If the tragic part of “Love Triumphant” have little merit, the comic has even less. The absurdity of the two gallants disguising themselves, in hopes to pass for the deceased Conde upon a mistress, who had borne him two children, is too gross for a puppet-show or pantomime, and there is nothing in the dialogue to atone for the flatness and extravagance of the plot. It may, however, be remarked, that
Sancho, a tawdry and conceited coxcomb, the son of a Jewish usurer, and favoured by the father of his mistress only for his wealth, has some resemblance in manners and genealogy to a much more pleasant character, that of Isaac in the “Duenna.” It is impossible to dismiss the performance of Dryden without some tribute of praise. The verse, where it is employed, possesses, as usual, all the dignity which numbers can give to language; and the Song upon Jealousy, as well as that in the character of a Girl, have superior merit. The play was received as ill as might be; so, at least, we are informed by a curious letter, preserved by Mr. Malone, dated 22d March 1693-4, in which the writer, after chuckling over the failure of “The Double Dealer,” and the absolute damnation of “Love Triumphant,” concludes that the success of Southerne’s “Fatal Marriage” will encourage the minor poets, “and vex huffing Dryden, and Congreve, to madness.” Dryden himself, it may be noticed, says nothing in the Preface concerning the reception of the piece: all authorities, however, state it to have been unfavourable; and thus, as Dr.
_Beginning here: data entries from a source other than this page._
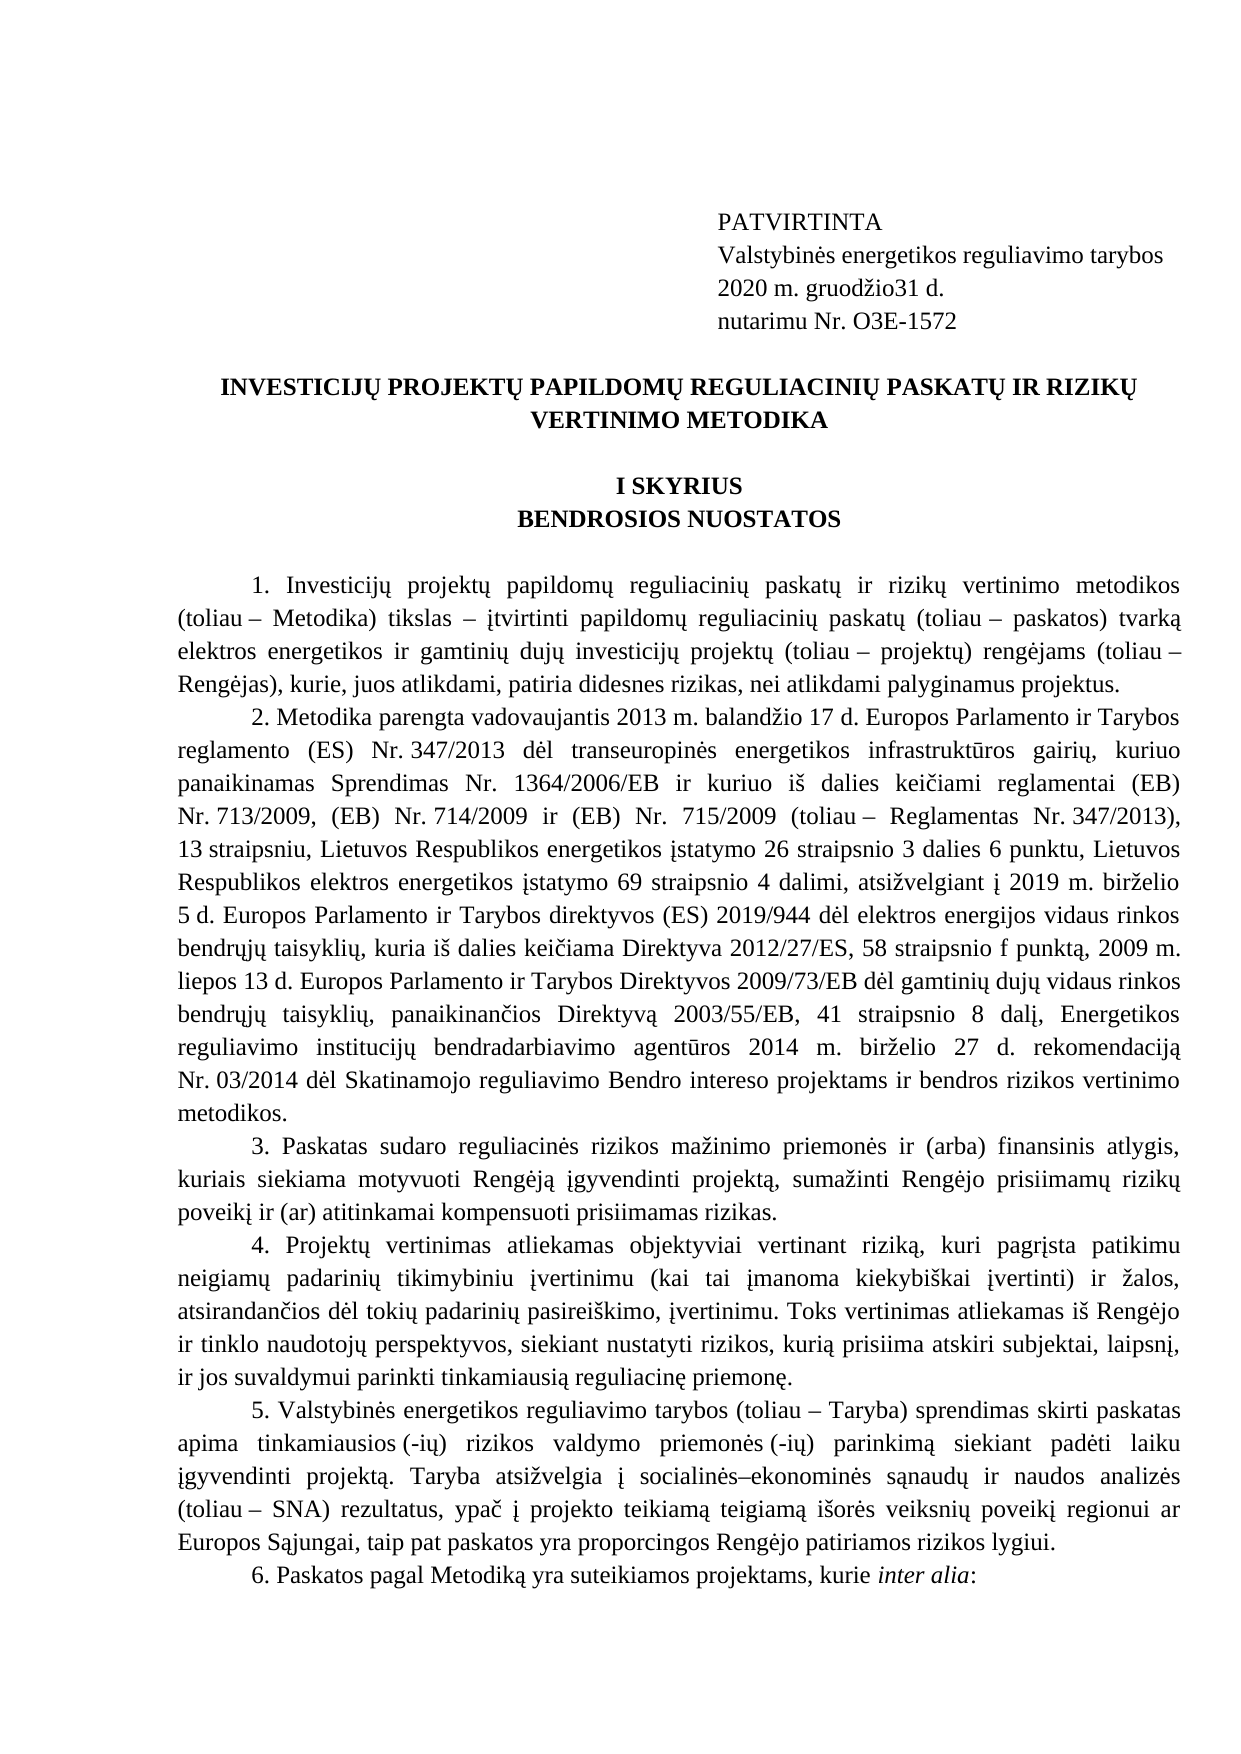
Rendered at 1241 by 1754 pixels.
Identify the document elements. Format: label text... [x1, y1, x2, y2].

text PATVIRTINTA [717, 207, 1181, 235]
text BENDROSIOS NUOSTATOS [177, 504, 1181, 533]
text 2. Metodika parengta vadovaujantis 2013 m. balandžio 17 d. Europos Parlamento ir Tarybos reglamento (ES) Nr. 347/2013 dėl transeuropinės energetikos infrastruktūros gairių, kuriuo panaikinamas Sprendimas Nr. 1364/2006/EB ir kuriuo iš dalies keičiami reglamentai (EB) Nr. 713/2009, (EB) Nr. 714/2009 ir (EB) Nr. 715/2009 (toliau – Reglamentas Nr. 347/2013), 13 straipsniu, Lietuvos Respublikos energetikos įstatymo 26 straipsnio 3 dalies 6 punktu, Lietuvos Respublikos elektros energetikos įstatymo 69 straipsnio 4 dalimi, atsižvelgiant į 2019 m. birželio 5 d. Europos Parlamento ir Tarybos direktyvos (ES) 2019/944 dėl elektros energijos vidaus rinkos bendrųjų taisyklių, kuria iš dalies keičiama Direktyva 2012/27/ES, 58 straipsnio f punktą, 2009 m. liepos 13 d. Europos Parlamento ir Tarybos Direktyvos 2009/73/EB dėl gamtinių dujų vidaus rinkos bendrųjų taisyklių, panaikinančios Direktyvą 2003/55/EB, 41 straipsnio 8 dalį, Energetikos reguliavimo institucijų bendradarbiavimo agentūros 2014 m. birželio 27 d. rekomendaciją Nr. 03/2014 dėl Skatinamojo reguliavimo Bendro intereso projektams ir bendros rizikos vertinimo metodikos. [177, 702, 1181, 1127]
text INVESTICIJŲ PROJEKTŲ PAPILDOMŲ REGULIACINIŲ PASKATŲ IR RIZIKŲ VERTINIMO METODIKA [177, 372, 1181, 433]
text I SKYRIUS [177, 471, 1181, 499]
text 3. Paskatas sudaro reguliacinės rizikos mažinimo priemonės ir (arba) finansinis atlygis, kuriais siekiama motyvuoti Rengėją įgyvendinti projektą, sumažinti Rengėjo prisiimamų rizikų poveikį ir (ar) atitinkamai kompensuoti prisiimamas rizikas. [177, 1131, 1181, 1226]
text nutarimu Nr. O3E-1572 [717, 306, 1181, 334]
text Valstybinės energetikos reguliavimo tarybos [717, 240, 1181, 268]
text 6. Paskatos pagal Metodiką yra suteikiamos projektams, kurie inter alia: [177, 1561, 1181, 1589]
text 4. Projektų vertinimas atliekamas objektyviai vertinant riziką, kuri pagrįsta patikimu neigiamų padarinių tikimybiniu įvertinimu (kai tai įmanoma kiekybiškai įvertinti) ir žalos, atsirandančios dėl tokių padarinių pasireiškimo, įvertinimu. Toks vertinimas atliekamas iš Rengėjo ir tinklo naudotojų perspektyvos, siekiant nustatyti rizikos, kurią prisiima atskiri subjektai, laipsnį, ir jos suvaldymui parinkti tinkamiausią reguliacinę priemonę. [177, 1230, 1181, 1391]
text 5. Valstybinės energetikos reguliavimo tarybos (toliau – Taryba) sprendimas skirti paskatas apima tinkamiausios (-ių) rizikos valdymo priemonės (-ių) parinkimą siekiant padėti laiku įgyvendinti projektą. Taryba atsižvelgia į socialinės–ekonominės sąnaudų ir naudos analizės (toliau – SNA) rezultatus, ypač į projekto teikiamą teigiamą išorės veiksnių poveikį regionui ar Europos Sąjungai, taip pat paskatos yra proporcingos Rengėjo patiriamos rizikos lygiui. [177, 1395, 1181, 1556]
text 1. Investicijų projektų papildomų reguliacinių paskatų ir rizikų vertinimo metodikos (toliau – Metodika) tikslas ‒ įtvirtinti papildomų reguliacinių paskatų (toliau – paskatos) tvarką elektros energetikos ir gamtinių dujų investicijų projektų (toliau – projektų) rengėjams (toliau – Rengėjas), kurie, juos atlikdami, patiria didesnes rizikas, nei atlikdami palyginamus projektus. [177, 570, 1181, 698]
text 2020 m. gruodžio31 d. [717, 273, 1181, 301]
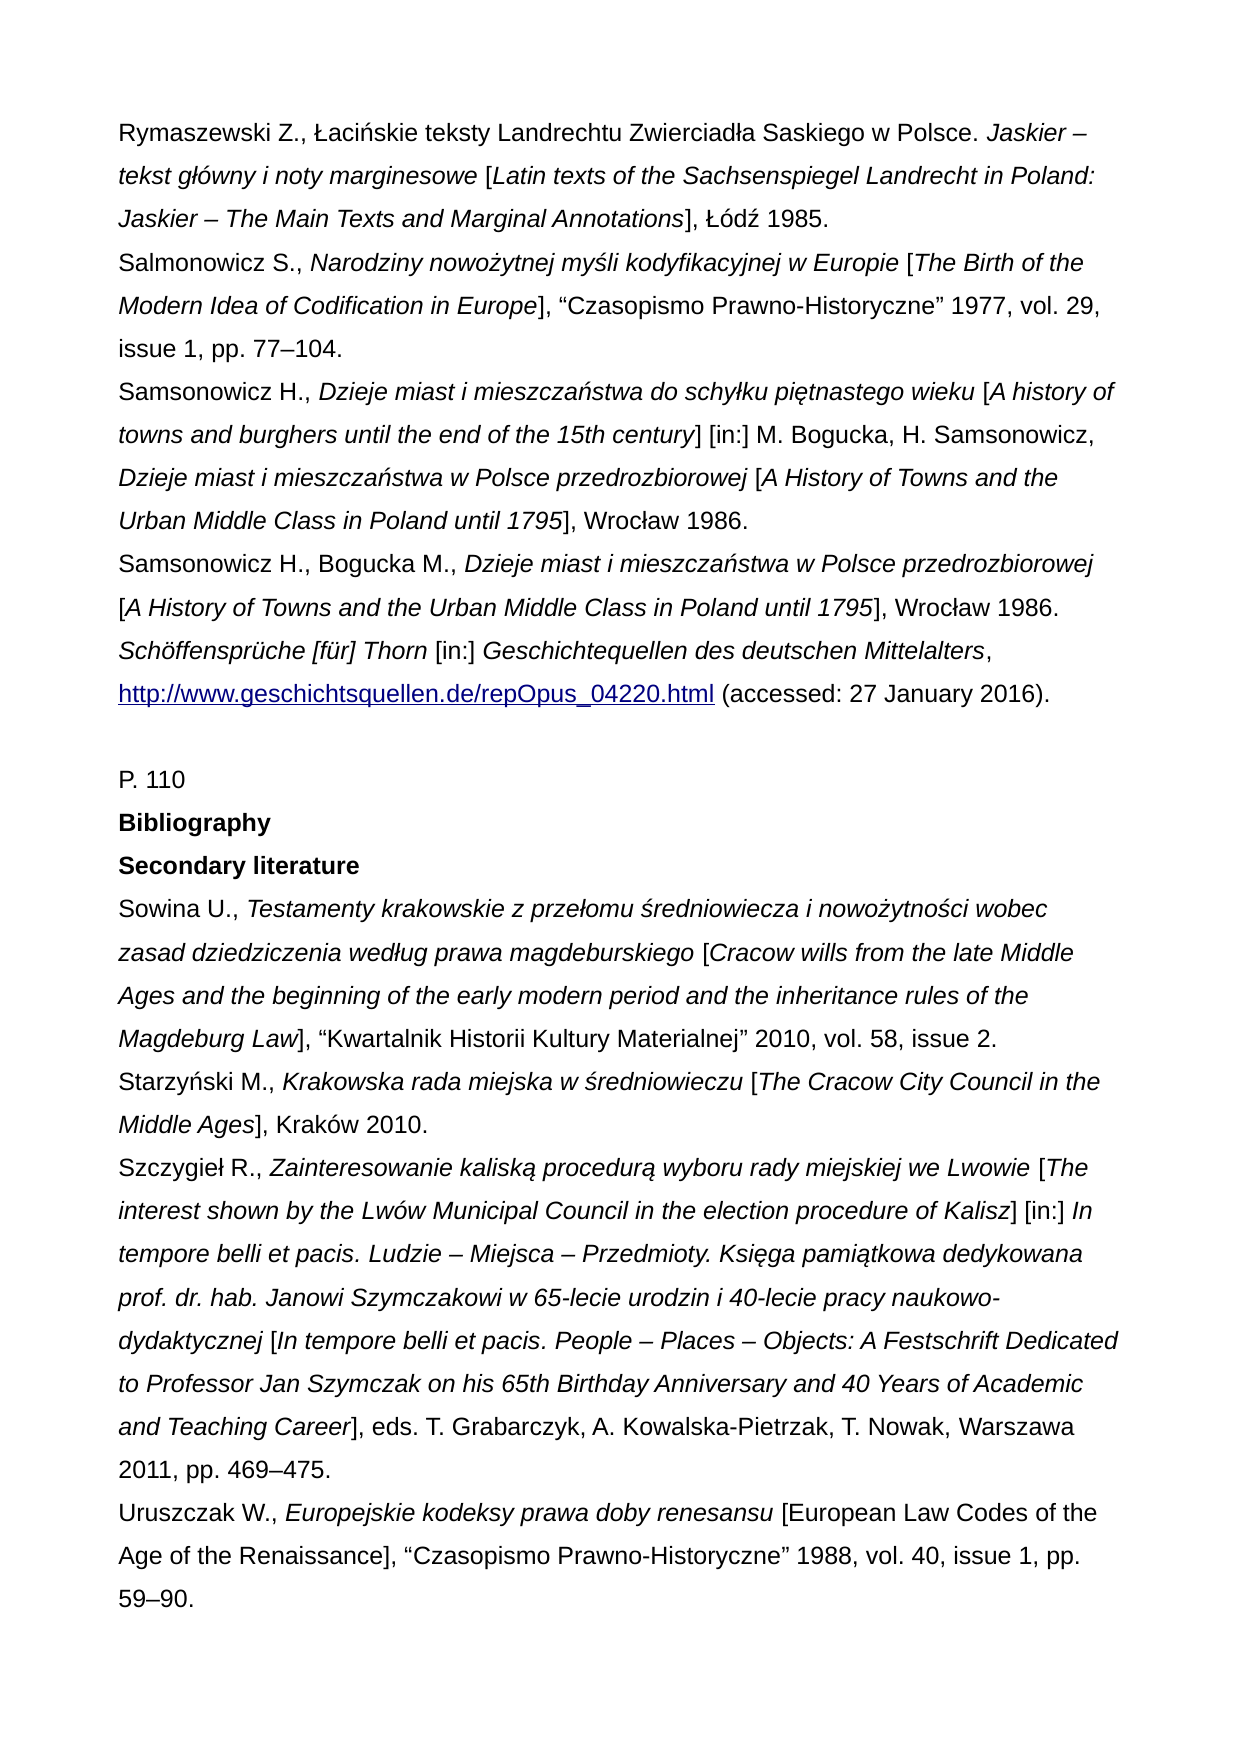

Johnson has remarked, this great poet opened and closed his theatrical career with bad success; a fact which may secure the inexperienced author from despondence, and teach him who has gained reputation how little he ought to presume on its stability. “Love Triumphant “was first acted and published in 1693-4.
CONTENTS
PROLOGUE.
DRAMATIS PERSONÆ.
ACT I.
ACT II.
ACT III.
ACT IV.
ACT V.
EPILOGUE.
TO THE RIGHT HONOURABLE JAMES, EARL OF SALISBURY, ETC.
MY LORD,
This poem, being the last which I intend for the theatre, ought to have the same provision made for it which old men make for their youngest child, which is commonly a favourite.